In the Netherlands, we have a high quality and accessible healthcare system. However, the sustainability of our healthcare system is under pressure since our healthcare expenditure is increasing faster than our economic growth. Annually, the government decides which healthcare is covered by the standard health insurance package. Health economic evaluations are increasingly being used to provide relevant information on the cost-effectiveness of (new) interventions and to provide guidance in the decision-making on how to spend our healthcare budget. Following the clinical results of the UPGRADE trial, we evaluated the prescription of UDCA prophylaxis economically for the subgroup of patients without gallstones before surgery, who received a RYGB, and who had data available for primary endpoint assessment at 24 months (chapter 5). We performed a cost-effectiveness and cost-utility analysis of UDCA prophylaxis from a healthcare and societal perspective with a time horizon of 2 years. We have shown that UDCA prophylaxis is an efficient drug treatment strategy in at least 87 of every 100 patients without gallstones scheduled for RYGB surgery.

As earlier mentioned in the introduction section of this thesis. Poor adherence to preventive treatment is a common problem, and a concern in patients undergoing bariatric surgery. In the UPGRADE trial, we observed a moderate overall adherence rate of 63%. Hence, there is room for improvement. We observed no difference in adherence rate between the UDCA group and placebo group, but did find that patients with a sleeve gastrectomy were more often nonadherent compared with patients with a RYGB. Since poor adherence reduces the efficacy of UDCA prophylaxis, we further investigated drivers of poor adherence. The findings described in chapter 6 help to identify those patients who may benefit from extra education and guidance in medication intake after bariatric surgery.

The studies in chapter 7 and 8 identified associations between patient characteristics and gallstone disease, gallstone formation, and cholecystectomy. Following these two predictor finding studies, a next step forward would be the development of a clinical prediction model. If a useful and accurate model can be developed which can estimate the probability of gallstone disease, gallstone formation, and cholecystectomy in the individual bariatric patient, maybe less patients will have to be treated to prevent symptomatic gallstone disease. Furthermore, such a model can assist clinicians and patients in their shared decision-making to start or not start UDCA prophylaxis after bariatric surgery.

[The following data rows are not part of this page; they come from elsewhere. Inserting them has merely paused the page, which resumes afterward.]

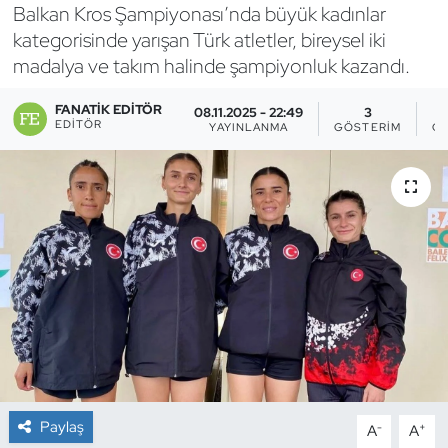
Balkan Kros Şampiyonası’nda büyük kadınlar
Bocce Bowling Dart
kategorisinde yarışan Türk atletler, bireysel iki
madalya ve takım halinde şampiyonluk kazandı.
Boks
FANATIK EDITÖR
08.11.2025 - 22:49
3
EDITÖR
YAYINLANMA
GÖSTERIM
OK
Briç
Buz Hokeyi
Buz Pateni
Çim Hokeyi
Cimnastik
Curling
Paylaş
-
+
A
A
Dağcılık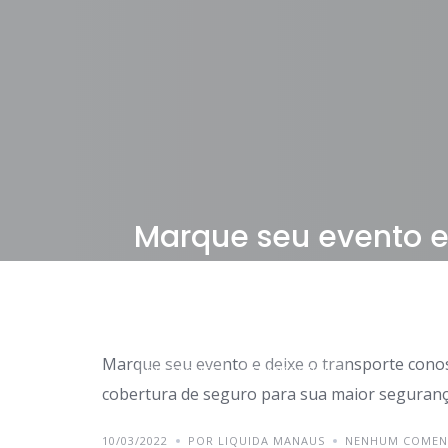
Marque seu evento e 
conosco
Marque seu evento e deixe o transporte cono
DESTAQUES
TRANSPORTES
cobertura de seguro para sua maior segurança
10/03/2022
POR LIQUIDA MANAUS
NENHUM COMEN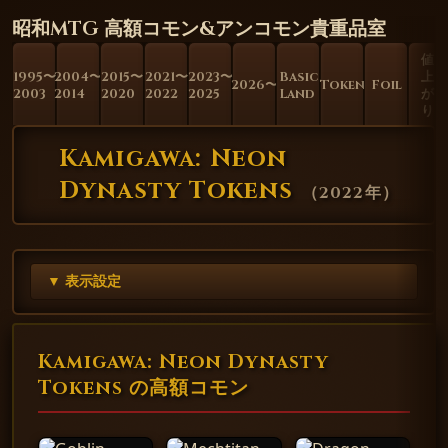
昭和MTG 高額コモン&アンコモン貴重品室
値
1995〜
2004〜
2015〜
2021〜
2023〜
Basic
上
2026〜
Token
Foil
2003
2014
2020
2022
2025
Land
が
り
Kamigawa: Neon
Dynasty Tokens
（
2022年
）
▼ 表示設定
Kamigawa: Neon Dynasty
Tokens の高額コモン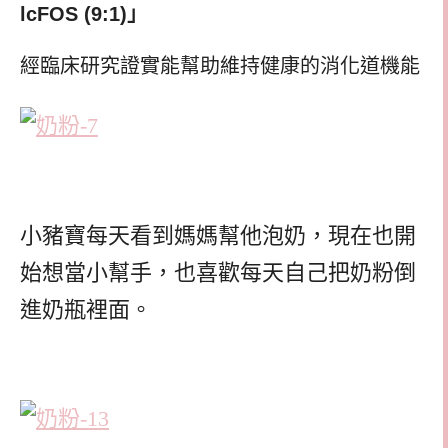
lcFOS (9:1)
」
經臨床研究證實能幫助維持健康的消化道機能
小豬寶每天看到媽媽幫他泡奶，現在也開
始想當小幫手，也喜歡每天自己把奶粉倒
進奶瓶裡面。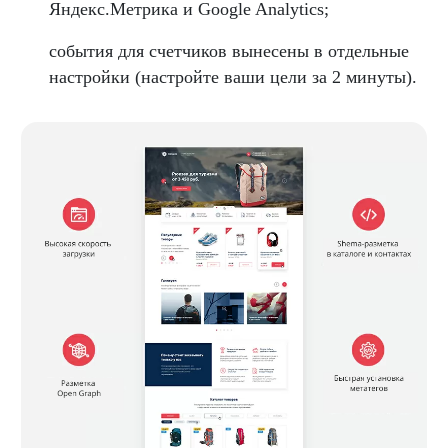
Яндекс.Метрика и Google Analytics;
события для счетчиков вынесены в отдельные
настройки (настройте ваши цели за 2 минуты).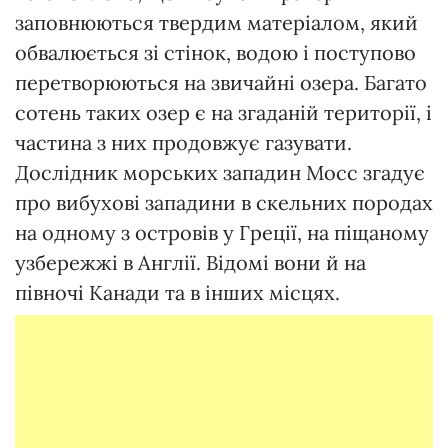
заповнюються твердим матеріалом, який
обвалюється зі стінок, водою і поступово
перетворюються на звичайні озера. Багато
сотень таких озер є на згаданій території, і
частина з них продовжує газувати.
Дослідник морських западин Мосс згадує
про вибухові западини в скельних породах
на одному з островів у Греції, на піщаному
узбережжі в Англії. Відомі вони й на
півночі Канади та в інших місцях.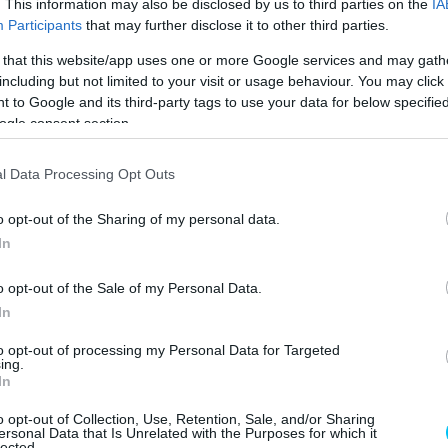
. This information may also be disclosed by us to third parties on the
IA
Participants
that may further disclose it to other third parties.
DE LA MARCA QUE
 that this website/app uses one or more Google services and may gath
including but not limited to your visit or usage behaviour. You may click 
A DEPORTIVA.
 to Google and its third-party tags to use your data for below specifi
ogle consent section.
USTO EN EL SALTO A
l Data Processing Opt Outs
 VERDAD PIENSO QUE
o opt-out of the Sharing of my personal data.
OS SE VAN A VOLVER A
In
GÚN DÍA VOLVERÉ A
o opt-out of the Sale of my Personal Data.
In
ESTIÓN DE TIEMPO.
to opt-out of processing my Personal Data for Targeted
ing.
In
IM CEV ELLOS
o opt-out of Collection, Use, Retention, Sale, and/or Sharing
Í. 🧵
ersonal Data that Is Unrelated with the Purposes for which it
lected.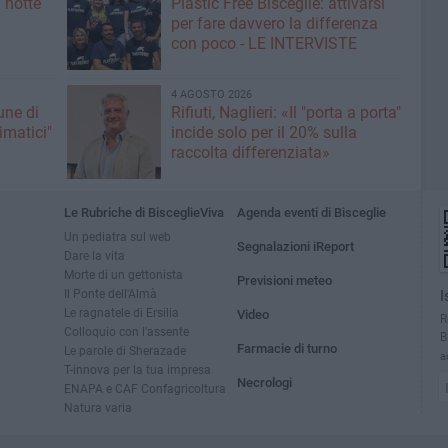
 notte
Plastic Free Bisceglie: attivarsi
per fare davvero la differenza
con poco - LE INTERVISTE
4 AGOSTO 2026
une di
Rifiuti, Naglieri: «Il "porta a porta"
limatici"
incide solo per il 20% sulla
raccolta differenziata»
Le Rubriche di BisceglieViva
Agenda eventi di Bisceglie
Un pediatra sul web
Segnalazioni iReport
Dare la vita
Morte di un gettonista
Previsioni meteo
Il Ponte dell'Almà
I
Le ragnatele di Ersilia
Video
R
Colloquio con l'assente
B
Farmacie di turno
Le parole di Sherazade
a
T-innova per la tua impresa
Necrologi
ENAPA e CAF Confagricoltura
Natura varia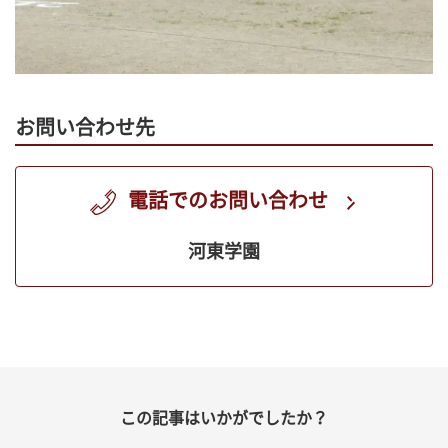
お問い合わせ先
電話でのお問い合わせ
河東学園
この記事はいかがでしたか？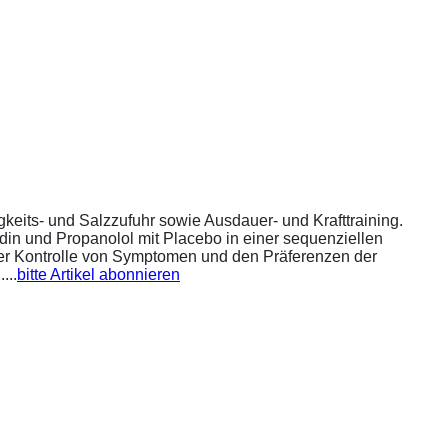
eits- und Salzzufuhr sowie Ausdauer- und Krafttraining.
din und Propanolol mit Placebo in einer sequenziellen
 der Kontrolle von Symptomen und den Präferenzen der
...
bitte Artikel abonnieren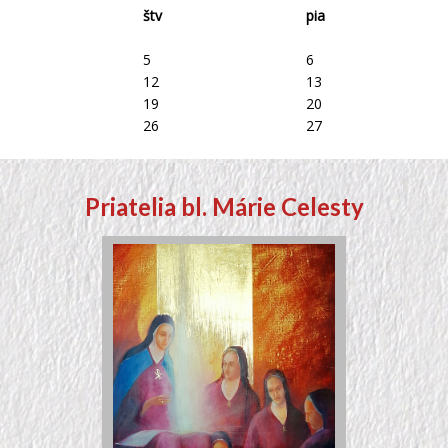
štv
pia
5
6
12
13
19
20
26
27
Priatelia bl. Márie Celesty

In conclusion, cholesterol gallstone disease is a prevalent, multifactorial, and costly disease. The studies enlisted in this thesis have made a modest contribution to the understanding of the pathophysiology of cholesterol gallstones, and provided clear evidence for the efficacy, safety, and cost-effectiveness of UDCA as prophylactic treatment in patients undergoing RYGB without gallstones before surgery. Yet, much work remains to be done to tackle this widespread disease.